[Texto para analizar]
• • • • • • •

Hajar Chourak*
En los últimos tiempos se ha ido abriendo la puerta al debate sobre derechos de la mujer y temas tabúes, tales como el aborto. Hemos podido ver los principales logros alcanzados en materia de derechos humanos y los esfuerzos brindados por Marruecos en este ámbito; subrayando siempre que, durante el Reinado de Su Majestad el rey Mohamed VI, el estatus de la mujer experimentó avances de gran envergadura, sobre todo en lo que se refiere al código de la familia, que está conociendo últimamente una revisión y mejora notable.
Si volvemos un poco atrás a la historia, cuando se promulgó la Muduana en los años 57-58 para regular las relaciones de la institución familiar, las aspiraciones femeninas a conseguir derechos sociales y políticos, se han mantenido firmes y vivas; conociendo desde principios de los años 70, la aparición de mujeres progresistas y sindicalistas que militan al lado de los estudiantes en el seno de las universidades. En aquel entonces, ya empezaron a aparecer las mujeres que protestaban con voz en las universidades.
Todo esto y todo ello fomentó un giro significativo, que conoció el movimiento femenino marroquí en los años 80, creando así pues importantes números de asociaciones, ONGS, grupos de investigación, hasta conseguir en el año 1993 ratificar la Convención Internacional para la eliminación de todas las formas de discriminación contra la mujer.

• • • • • • •

[Consigna 1] Según el texto sobre los derechos de la mujer en Marruecos, ¿en qué año se ratificó la Convención Internacional para la eliminación de todas las formas de discriminación contra la mujer?
[Consigna 2] Indica si cada afirmación concuerda con el texto sobre los derechos de la mujer en Marruecos y cita las palabras que lo deciden. (a) La Muduana se promulgó en los años 57-58. (b) Las mujeres progresistas y sindicalistas empezaron a aparecer en las universidades a principios de los años 90. (c) En los años 80 se crearon importantes números de asociaciones.
[Consigna 3] Prosigue el texto sobre los derechos de la mujer en Marruecos a partir del punto en que termina.

(Entradas almacenadas)
• • • • • • •

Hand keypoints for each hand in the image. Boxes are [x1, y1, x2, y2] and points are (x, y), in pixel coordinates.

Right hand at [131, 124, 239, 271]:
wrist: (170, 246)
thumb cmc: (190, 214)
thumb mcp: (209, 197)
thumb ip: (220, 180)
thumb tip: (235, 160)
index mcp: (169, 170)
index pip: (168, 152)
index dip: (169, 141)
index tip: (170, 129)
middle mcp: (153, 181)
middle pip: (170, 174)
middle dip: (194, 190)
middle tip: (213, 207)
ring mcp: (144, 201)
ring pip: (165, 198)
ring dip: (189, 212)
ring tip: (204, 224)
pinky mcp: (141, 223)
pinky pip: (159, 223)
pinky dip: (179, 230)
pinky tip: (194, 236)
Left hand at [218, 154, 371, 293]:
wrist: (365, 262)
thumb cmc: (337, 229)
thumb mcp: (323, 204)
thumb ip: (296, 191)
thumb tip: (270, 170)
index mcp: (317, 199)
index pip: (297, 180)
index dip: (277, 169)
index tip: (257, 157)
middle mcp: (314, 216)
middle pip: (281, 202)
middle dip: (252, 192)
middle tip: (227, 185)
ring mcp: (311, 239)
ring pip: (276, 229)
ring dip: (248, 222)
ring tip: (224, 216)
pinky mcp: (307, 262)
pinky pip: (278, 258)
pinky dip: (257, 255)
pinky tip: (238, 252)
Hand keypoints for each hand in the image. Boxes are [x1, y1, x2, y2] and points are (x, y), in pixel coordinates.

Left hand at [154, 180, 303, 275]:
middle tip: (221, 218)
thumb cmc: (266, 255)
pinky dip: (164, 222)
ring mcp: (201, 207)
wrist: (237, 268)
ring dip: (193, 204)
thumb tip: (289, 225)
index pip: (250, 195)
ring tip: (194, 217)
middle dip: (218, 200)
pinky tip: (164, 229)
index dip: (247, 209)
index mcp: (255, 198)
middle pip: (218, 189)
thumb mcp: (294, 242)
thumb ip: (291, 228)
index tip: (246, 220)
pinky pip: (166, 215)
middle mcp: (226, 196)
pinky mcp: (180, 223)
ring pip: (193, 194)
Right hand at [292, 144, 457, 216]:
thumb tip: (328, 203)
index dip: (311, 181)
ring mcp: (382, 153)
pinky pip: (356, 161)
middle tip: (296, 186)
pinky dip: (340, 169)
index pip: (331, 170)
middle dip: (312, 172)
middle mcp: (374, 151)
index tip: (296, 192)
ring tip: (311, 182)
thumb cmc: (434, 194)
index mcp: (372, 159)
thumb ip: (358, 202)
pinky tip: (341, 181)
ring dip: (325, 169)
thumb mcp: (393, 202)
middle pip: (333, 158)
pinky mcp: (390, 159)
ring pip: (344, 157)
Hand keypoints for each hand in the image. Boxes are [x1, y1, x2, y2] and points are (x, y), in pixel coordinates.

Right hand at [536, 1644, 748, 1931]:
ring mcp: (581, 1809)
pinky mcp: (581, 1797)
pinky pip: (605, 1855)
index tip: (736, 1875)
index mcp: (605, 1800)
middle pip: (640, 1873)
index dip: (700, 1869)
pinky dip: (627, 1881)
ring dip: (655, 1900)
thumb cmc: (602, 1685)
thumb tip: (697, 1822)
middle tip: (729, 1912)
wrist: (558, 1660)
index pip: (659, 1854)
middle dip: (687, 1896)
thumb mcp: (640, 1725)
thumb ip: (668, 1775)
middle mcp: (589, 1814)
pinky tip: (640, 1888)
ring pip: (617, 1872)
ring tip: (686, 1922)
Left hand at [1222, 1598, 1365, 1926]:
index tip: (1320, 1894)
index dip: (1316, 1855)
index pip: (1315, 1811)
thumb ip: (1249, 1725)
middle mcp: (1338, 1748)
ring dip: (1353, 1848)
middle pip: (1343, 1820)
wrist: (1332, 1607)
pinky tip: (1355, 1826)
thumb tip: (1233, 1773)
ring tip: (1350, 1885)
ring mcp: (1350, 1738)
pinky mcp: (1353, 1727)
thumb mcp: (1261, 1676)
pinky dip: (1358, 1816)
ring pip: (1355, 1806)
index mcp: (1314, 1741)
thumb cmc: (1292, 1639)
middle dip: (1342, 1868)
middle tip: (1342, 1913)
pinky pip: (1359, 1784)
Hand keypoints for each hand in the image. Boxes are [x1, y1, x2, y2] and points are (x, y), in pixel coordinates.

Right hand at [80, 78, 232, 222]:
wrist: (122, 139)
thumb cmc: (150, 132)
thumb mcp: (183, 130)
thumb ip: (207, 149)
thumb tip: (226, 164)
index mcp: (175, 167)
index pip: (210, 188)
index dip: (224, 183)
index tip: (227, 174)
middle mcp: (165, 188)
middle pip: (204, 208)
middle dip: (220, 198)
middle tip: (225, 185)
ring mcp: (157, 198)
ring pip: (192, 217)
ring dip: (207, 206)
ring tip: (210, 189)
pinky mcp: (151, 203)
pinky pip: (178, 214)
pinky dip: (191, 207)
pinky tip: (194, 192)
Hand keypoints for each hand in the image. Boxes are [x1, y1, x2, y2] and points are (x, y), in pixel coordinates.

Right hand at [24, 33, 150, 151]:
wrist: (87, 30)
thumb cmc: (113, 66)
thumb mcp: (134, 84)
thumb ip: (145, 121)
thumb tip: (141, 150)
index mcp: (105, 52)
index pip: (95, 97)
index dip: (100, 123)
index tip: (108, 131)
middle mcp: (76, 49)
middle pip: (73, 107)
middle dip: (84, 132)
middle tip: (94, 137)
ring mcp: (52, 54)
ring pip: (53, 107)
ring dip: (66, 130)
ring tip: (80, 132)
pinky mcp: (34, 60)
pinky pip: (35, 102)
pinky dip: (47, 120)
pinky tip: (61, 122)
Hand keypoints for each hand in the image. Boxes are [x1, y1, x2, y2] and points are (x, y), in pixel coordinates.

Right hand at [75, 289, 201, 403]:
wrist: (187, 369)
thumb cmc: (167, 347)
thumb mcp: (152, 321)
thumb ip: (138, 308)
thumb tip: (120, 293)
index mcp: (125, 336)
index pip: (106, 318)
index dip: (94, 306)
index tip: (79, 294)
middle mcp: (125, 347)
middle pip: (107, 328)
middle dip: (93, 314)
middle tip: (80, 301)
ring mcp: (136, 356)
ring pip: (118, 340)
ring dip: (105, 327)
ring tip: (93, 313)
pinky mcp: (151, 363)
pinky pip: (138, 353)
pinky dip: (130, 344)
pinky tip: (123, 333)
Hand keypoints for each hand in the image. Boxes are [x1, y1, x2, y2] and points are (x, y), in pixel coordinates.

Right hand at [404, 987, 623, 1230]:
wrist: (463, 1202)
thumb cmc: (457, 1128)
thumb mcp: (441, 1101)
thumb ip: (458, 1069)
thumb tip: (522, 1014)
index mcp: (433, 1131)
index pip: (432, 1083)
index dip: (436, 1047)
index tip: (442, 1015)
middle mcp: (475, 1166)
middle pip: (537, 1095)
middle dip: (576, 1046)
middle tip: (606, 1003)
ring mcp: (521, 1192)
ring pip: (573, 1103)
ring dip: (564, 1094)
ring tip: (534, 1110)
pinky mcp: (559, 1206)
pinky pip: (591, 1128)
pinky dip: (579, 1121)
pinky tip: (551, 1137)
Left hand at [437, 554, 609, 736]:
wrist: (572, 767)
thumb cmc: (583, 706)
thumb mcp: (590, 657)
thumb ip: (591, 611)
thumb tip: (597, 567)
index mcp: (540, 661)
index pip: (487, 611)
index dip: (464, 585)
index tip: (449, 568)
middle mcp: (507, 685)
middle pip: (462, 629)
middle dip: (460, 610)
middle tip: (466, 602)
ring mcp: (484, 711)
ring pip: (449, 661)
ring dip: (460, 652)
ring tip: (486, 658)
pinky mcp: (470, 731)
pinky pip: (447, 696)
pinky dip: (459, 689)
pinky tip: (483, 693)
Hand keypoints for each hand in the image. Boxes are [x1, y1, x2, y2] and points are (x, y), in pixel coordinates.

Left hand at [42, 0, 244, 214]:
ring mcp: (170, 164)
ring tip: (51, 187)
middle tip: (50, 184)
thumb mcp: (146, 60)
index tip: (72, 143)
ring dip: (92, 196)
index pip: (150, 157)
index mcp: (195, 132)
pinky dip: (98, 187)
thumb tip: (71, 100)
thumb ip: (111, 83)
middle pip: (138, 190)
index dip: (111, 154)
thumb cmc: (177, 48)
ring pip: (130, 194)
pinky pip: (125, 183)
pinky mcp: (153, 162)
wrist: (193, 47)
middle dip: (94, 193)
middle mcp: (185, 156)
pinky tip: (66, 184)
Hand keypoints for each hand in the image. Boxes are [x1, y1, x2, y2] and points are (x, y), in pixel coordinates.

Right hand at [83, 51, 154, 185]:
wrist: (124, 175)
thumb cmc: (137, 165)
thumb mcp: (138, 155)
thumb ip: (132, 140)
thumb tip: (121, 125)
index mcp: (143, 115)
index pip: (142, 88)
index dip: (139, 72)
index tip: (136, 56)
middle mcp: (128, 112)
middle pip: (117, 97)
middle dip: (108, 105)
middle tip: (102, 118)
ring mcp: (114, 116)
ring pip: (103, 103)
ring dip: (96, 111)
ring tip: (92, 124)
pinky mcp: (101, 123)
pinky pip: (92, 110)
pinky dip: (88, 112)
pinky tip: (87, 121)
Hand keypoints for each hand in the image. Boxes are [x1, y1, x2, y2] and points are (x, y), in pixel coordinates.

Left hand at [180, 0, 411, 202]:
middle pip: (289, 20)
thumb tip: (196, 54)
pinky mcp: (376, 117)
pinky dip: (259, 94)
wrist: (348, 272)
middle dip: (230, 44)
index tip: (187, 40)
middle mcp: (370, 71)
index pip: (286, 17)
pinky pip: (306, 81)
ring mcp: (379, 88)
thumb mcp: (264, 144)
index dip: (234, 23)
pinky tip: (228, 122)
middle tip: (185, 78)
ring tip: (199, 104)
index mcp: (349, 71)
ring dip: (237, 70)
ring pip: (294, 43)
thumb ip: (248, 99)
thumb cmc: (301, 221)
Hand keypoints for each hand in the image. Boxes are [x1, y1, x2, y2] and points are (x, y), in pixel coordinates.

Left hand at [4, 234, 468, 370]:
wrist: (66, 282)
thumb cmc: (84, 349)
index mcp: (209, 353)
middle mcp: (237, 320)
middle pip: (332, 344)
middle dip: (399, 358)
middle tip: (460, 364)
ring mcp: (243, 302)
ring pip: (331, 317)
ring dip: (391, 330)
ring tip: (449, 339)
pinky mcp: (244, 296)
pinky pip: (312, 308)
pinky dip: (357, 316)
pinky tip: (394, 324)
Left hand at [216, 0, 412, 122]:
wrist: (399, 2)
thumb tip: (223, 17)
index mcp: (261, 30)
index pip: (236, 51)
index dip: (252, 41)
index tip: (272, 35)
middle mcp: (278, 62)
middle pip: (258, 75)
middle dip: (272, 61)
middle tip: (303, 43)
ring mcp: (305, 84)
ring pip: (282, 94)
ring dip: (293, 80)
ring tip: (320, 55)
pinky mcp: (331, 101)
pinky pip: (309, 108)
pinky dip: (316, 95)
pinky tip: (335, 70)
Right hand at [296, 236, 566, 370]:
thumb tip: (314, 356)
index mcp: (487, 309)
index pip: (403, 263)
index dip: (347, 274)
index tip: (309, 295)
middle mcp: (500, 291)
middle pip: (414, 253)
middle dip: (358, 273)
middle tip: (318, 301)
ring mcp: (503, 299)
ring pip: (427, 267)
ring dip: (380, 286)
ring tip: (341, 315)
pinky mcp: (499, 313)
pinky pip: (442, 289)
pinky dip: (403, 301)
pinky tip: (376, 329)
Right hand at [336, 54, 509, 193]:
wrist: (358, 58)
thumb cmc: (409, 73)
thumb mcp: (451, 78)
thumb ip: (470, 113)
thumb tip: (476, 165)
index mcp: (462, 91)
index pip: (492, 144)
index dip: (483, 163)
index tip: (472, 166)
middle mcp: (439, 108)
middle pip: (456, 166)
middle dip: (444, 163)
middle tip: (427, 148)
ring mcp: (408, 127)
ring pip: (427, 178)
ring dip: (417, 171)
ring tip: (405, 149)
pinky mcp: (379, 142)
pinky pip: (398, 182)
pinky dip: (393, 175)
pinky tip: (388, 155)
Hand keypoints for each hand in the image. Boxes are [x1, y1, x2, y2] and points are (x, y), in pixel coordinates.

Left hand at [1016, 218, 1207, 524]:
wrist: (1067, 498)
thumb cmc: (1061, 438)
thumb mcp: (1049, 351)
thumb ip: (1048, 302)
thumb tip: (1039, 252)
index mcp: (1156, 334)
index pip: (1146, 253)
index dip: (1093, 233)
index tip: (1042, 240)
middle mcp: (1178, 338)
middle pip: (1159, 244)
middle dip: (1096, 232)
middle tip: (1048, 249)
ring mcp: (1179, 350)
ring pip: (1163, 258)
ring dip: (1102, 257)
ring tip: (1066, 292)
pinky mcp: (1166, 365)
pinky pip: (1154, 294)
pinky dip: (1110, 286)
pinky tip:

• • • • • • •

[Respuesta 1] En el año 1993.

[Respuesta 2]
(a) Sí: "cuando se promulgó la Muduana en los años 57-58".
(b) No: "conociendo desde principios de los años 70, la aparición de mujeres progresistas y sindicalistas".
(c) Sí: "creando así pues importantes números de asociaciones, ONGS, grupos de investigación".

[Respuesta 3]
Esto nos lleva a la sociedad marroquí de hoy y podemos decir que la sociedad marroquí actualmente ha cambiado. Y estos cambios participan en el bienestar de los individuos y de la colectividad. Pero si nos paramos a preguntar un momentito, a qué se debe este cambio; pues simplemente veremos que, además de la lucha de la sociedad y especialmente las asociaciones de las mujeres, la sociedad cambia porque las mujeres son un motor de cambio social. La mujer es madre, es hermana, es esposa y entonces el cambio está ahí. Hay un cambio también democrático relacionado con la igualdad y todo ello se debe al avance también enorme, en cuanto a cuestiones educativas.
Actualmente, hay un avance muy significativo en las tasas de escolarización. Podemos hablar de la mujer trabajadora porque actualmente, las tasas de escolarización son más altas que en los años 80 o en los años 60 o 50.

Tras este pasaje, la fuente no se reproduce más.